The California state auditor blasted the state’s effort to solve its homelessness crisis by throwing vast sums of money at it as disjointed and wholly ineffective.
SACRAMENTO, Calif. (CN) — California State Auditor Elaine Howle released a report Thursday finding the state’s approach to the issue of homelessness is fragmented and disorganized. Accordingly, it’s also as ineffective as it is expensive.
“With more than 151,000 Californians who experienced homelessness in 2019, the state has the largest homeless population in the nation, but its approach to addressing homelessness is disjointed,” Howle wrote in a letter to California Governor Gavin Newsom and other state leaders. “At least nine state agencies administer and oversee 41 different programs that provide funding to mitigate homelessness, yet no single entity oversees the state’s efforts or is responsible for developing a statewide strategic plan.”

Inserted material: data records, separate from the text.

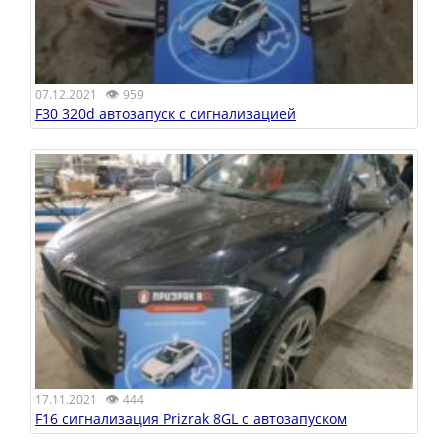
👁
07.12.2021
959
F30 320d автозапуск с сигнализацией
👁
17.11.2021
444
F16 сигнализация Prizrak 8GL с автозапуском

Specifically, the report faults the newly created Homeless Coordinating and Financing Council for failing to create a centralized approach to homelessness issues by establishing priorities and aligning funding through a strategic plan.
“The state continues to lack a comprehensive understanding of its spending to address homelessness, the specific services the programs provide, or the individuals who receive those services,” Howle wrote Thursday. “The homeless council has also not created guidance or expectations.”
Newsom’s office said Thursday the homelessness council is preparing an action plan as well as a data-aggregation plan that will be released in the coming weeks.
Lawmakers from both sides of the aisle acknowledged homelessness is an intractable problem and the state’s approach could be improved.
Assembly member David Chiu, D-San Francisco, said there needs to be better coordination between agencies and a more overarching strategy.
“This is hard work,” he said. “I think everyone understands it needs to happen.”
State Senator Jim Nielsen, R-Red Bluff, was more disparaging in his assessment of the state’s work.
“This is so critically important, and we’ve been wasting billions of dollars and not helping the poor folks who are suffering,” he said Thursday.
The state follows a continuum of care programmatic approach as outlined by the U.S. Department of Housing and Urban Development. To qualify for federal grants, local jurisdictions must comply with the continuum of care model, which delegates a local or state agency to comprehensively coordinate services and funding for homeless individuals and families.
The continuum must have four parts:
First, outtake and intake must exist to meet homeless individuals and assess the requirements and qualifications for various services and funding. Second, there needs to be an emergency shelter to prevent individuals and especially families from sleeping on the streets. Third, temporary shelter supplemented with programs like job skills training to assist with individuals seeking more permanent solutions to their housing issues. Fourth, there must be permanent and affordable housing to provide homeless individuals with a place to live and a place to gain access to services if needed.
“None of the five (continuum of care programs) we reviewed has adequately determined whether it has enough service providers to meet the needs of those experiencing homelessness,” Howle wrote.
Newsom pledged to make the homelessness crisis in the state — often linked to the housing affordability crisis — the center of his policymaking efforts, devoting much of his 2020 budget reveal to this issue. Those efforts have since been derailed by the Covid-19 crisis that has occupied his and other state officials’ attention, but homelessness continues to be a problem and in fact has been exacerbated by widespread small business closures in a variety of industries most severely hurt by the lockdown policies associated with the Covid-19 response.
The largest cause of homelessness is a lack of affordable housing in a given community, according to the National Law Center on Homelessness and Poverty. Poverty, unemployment, mental illness and drug addiction round out the list of biggest contributors to homelessness.